[Supplied text]

Kumily Priory

Monastery information
- Other name: St Michael's Priory
- Order: Congregation of Missionary Benedictines of Saint Ottilien, Order of Saint Benedict
- Established: 1987
- Dedication: St Michael
- Diocese: Syro-Malabar Catholic Diocese of Kanjirappally

People
- Founder: Fr Zacharias Kuruppacheril
- Prior: Rev. Fr. John Kaippallimyalil OSB

Site
- Location: Kumily, Idukki, Kerala, India

= Kumily Priory =

St Michael's Priory, Kumily, Idukki, Kerala, India, is a Benedictine monastery of the Congregation of the Missionary Benedictines of Saint Ottilien. The monastery was established in 1987 by Zacharias Kuruppacheril, an Indian secular priest. Located on the western slopes of the Cardamom Hills, around 150 km east of Kochi, the monastery is currently home to 13 monks and 6 brothers in formation. Prior Fr.John Kaippallimyalil is the community's superior.

==History==
The monastic community of Kumily developed in a similar way to Incarnation Conventual Priory, Togo. Fr Zacharias Kuruppacheril, a secular priest of Kerala, spent 1975-1982 in Germany and Switzerland, studying catechetics and working in parishes. This experience brought him into contact with the Missionary Benedictine community of St Otmar's Abbey, Uznach, Switzerland. Upon his return to India, Fr Zacharias built a school for orphaned and impoverished children in Kumily. Within a few years, this establishment had grown into a large "Formation Center for Poor and Orphan Boys and Young Men" known as Don Bosco Bhavan. The facilities included a school, workshops, farm, vegetable gardens, and orchards.

[/Supplied text]
[Records]

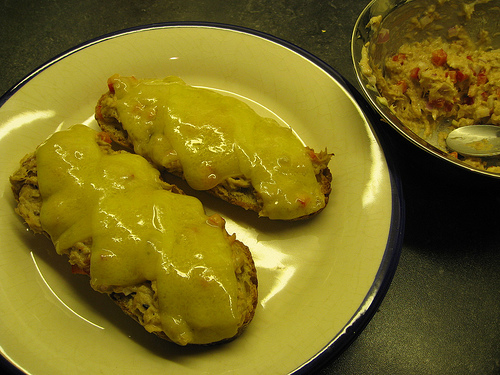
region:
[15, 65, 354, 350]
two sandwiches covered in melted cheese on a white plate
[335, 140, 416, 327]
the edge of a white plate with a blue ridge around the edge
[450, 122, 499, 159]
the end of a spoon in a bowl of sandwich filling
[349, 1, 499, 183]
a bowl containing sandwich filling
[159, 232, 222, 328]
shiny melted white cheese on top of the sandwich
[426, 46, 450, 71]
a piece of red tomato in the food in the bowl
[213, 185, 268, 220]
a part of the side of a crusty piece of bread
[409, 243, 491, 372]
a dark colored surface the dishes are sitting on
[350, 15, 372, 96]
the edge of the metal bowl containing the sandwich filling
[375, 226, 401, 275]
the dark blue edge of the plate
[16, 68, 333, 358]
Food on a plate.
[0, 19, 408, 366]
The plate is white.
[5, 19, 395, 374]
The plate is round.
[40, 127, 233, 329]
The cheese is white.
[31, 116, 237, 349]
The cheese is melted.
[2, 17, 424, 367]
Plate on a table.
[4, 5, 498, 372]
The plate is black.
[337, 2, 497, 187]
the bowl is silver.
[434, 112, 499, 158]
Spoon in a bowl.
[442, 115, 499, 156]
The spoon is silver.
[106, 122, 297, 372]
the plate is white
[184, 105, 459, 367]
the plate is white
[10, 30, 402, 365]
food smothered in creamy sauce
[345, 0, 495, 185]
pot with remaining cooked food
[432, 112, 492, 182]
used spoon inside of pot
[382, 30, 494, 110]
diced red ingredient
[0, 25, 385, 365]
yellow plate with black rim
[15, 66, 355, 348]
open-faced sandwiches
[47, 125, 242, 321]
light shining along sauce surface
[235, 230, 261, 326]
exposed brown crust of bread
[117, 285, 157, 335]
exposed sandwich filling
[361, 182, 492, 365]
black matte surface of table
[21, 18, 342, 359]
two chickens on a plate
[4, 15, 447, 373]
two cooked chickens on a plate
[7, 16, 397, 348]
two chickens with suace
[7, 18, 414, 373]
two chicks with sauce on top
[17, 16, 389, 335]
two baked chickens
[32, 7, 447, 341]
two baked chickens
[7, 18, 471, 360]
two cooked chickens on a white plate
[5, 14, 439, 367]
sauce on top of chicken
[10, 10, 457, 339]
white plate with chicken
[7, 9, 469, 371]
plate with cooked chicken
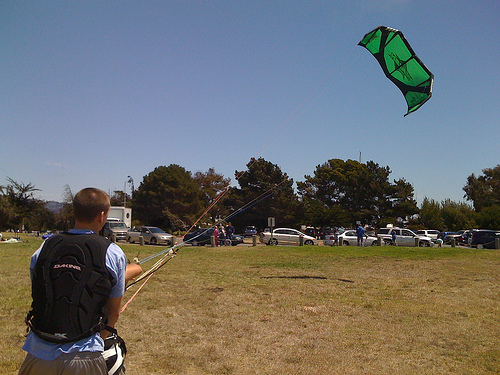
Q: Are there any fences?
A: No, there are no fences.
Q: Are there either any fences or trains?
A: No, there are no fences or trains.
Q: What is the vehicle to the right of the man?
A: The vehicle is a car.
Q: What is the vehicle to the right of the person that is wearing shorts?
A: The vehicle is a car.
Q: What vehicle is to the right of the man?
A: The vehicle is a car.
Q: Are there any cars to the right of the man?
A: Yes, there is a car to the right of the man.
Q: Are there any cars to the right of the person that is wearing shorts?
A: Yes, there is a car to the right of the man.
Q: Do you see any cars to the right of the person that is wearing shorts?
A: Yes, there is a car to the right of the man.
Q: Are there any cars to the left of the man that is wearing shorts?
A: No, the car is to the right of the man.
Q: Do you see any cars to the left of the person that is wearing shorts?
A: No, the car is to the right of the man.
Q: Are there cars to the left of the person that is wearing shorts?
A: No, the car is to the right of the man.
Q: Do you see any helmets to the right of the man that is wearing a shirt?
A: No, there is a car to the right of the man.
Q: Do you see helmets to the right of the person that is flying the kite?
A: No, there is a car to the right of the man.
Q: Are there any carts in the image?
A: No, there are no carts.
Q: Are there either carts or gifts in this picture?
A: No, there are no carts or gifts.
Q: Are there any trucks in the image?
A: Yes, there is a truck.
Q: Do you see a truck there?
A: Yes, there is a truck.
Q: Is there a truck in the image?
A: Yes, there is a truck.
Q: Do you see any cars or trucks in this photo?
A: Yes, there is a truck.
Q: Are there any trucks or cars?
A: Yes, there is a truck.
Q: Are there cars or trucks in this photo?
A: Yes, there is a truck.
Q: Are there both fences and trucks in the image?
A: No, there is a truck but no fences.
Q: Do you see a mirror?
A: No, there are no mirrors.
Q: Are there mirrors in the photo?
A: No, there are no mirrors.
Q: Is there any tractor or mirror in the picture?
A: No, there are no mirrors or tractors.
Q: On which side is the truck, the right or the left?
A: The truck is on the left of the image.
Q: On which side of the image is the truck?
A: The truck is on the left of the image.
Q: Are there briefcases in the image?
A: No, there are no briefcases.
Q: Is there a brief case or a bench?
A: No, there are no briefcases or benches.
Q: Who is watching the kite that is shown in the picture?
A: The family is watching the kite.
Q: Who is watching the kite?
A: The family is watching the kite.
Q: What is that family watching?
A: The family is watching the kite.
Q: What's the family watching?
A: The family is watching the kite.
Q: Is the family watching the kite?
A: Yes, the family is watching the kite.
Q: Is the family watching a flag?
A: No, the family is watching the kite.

[/Records]

Parts of the exercise:
(1) Answer these questions using the Kumily Priory article:
(a) In what year was the monastery established?
(b) How many monks currently live at the monastery?
(c) In which two countries did Fr Zacharias Kuruppacheril spend 1975-1982?
(2) Rewrite the Kumily Priory article between "St Michael's Priory, Kumily, Idukki, Kerala, India, is" and "the community's superior.", inclusive, with "leader" in place of "superior".
(3) Write the next part of the Kumily Priory article, starting right after its last sentence.

Responses for each task:
(1)
(a) 1987
(b) 13 monks, along with 6 brothers in formation
(c) Germany and Switzerland

(2)
St Michael's Priory, Kumily, Idukki, Kerala, India, is a Benedictine monastery of the Congregation of the Missionary Benedictines of Saint Ottilien. The monastery was established in 1987 by Zacharias Kuruppacheril, an Indian secular priest. Located on the western slopes of the Cardamom Hills, around 150 km east of Kochi, the monastery is currently home to 13 monks and 6 brothers in formation. Prior Fr.John Kaippallimyalil is the community's leader.

(3)
Among those who worked with Fr Zacharias at Don Bosco Bhavan were a number of young men who had an interest in religious life. Fr Zacharias encouraged them to attend daily Mass and pray the Divine Office with him. For those who joined the community working at the orphanage, a daily routine of communal and private prayer, shared meals, and recreation became important. By 1989, three such young men expressed a desire to lead this life permanently. Fr Zacharias realized that such an endeavor would necessitate the guidance of an established religious community. With this in mind, he turned to the Congregation of Missionary Benedictines of Saint Ottilien.

In December 1988, Fr Zacharias wrote to Abbot Ivo Auf der Maur of St Otmar's Abbey, Uznach, Switzerland, explaining his intention to start a Benedictine community in Kumily. Fr Zacharias believed that the particular charism of the Missionary Benedictines would complement the foundation he planned to establish. The Council of the Congregation discussed Fr Zacharias' proposal. In early 1990, Archabbot Notker Wolf, accompanied by Abbot Stephan Schröer of Königsmünster and Fr Basil Doppenfeld, visited Kumily. The visit resulted in the decision that St Michael Benedictine Hermitage should be developed as a pre-foundation of the Congregation.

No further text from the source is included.